## RECORDS PROVIDED
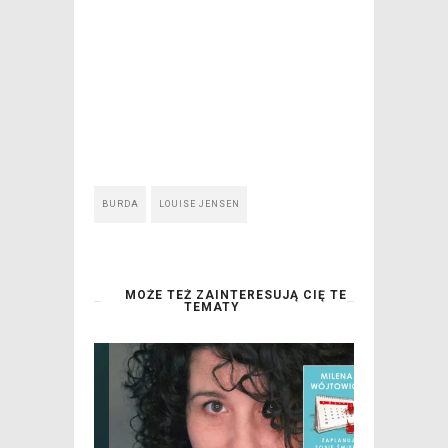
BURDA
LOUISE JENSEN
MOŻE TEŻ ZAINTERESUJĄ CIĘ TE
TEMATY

...

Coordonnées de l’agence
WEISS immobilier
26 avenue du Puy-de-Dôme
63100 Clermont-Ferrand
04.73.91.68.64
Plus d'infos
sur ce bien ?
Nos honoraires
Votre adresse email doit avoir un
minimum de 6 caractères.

## JOB ITEM
Convert the lines of the entries above, from the line with "Coordonnées de l’agence" to the line with "minimum de 6 caractères.", into a Markdown table with the columns Row and Line. Number each row and leave out any blank lines.

## EXPECTED OUTPUT
| Row | Line |
|---|---|
| 1 | Coordonnées de l’agence |
| 2 | WEISS immobilier |
| 3 | 26 avenue du Puy-de-Dôme |
| 4 | 63100 Clermont-Ferrand |
| 5 | 04.73.91.68.64 |
| 6 | Plus d'infos |
| 7 | sur ce bien ? |
| 8 | Nos honoraires |
| 9 | Votre adresse email doit avoir un |
| 10 | minimum de 6 caractères. |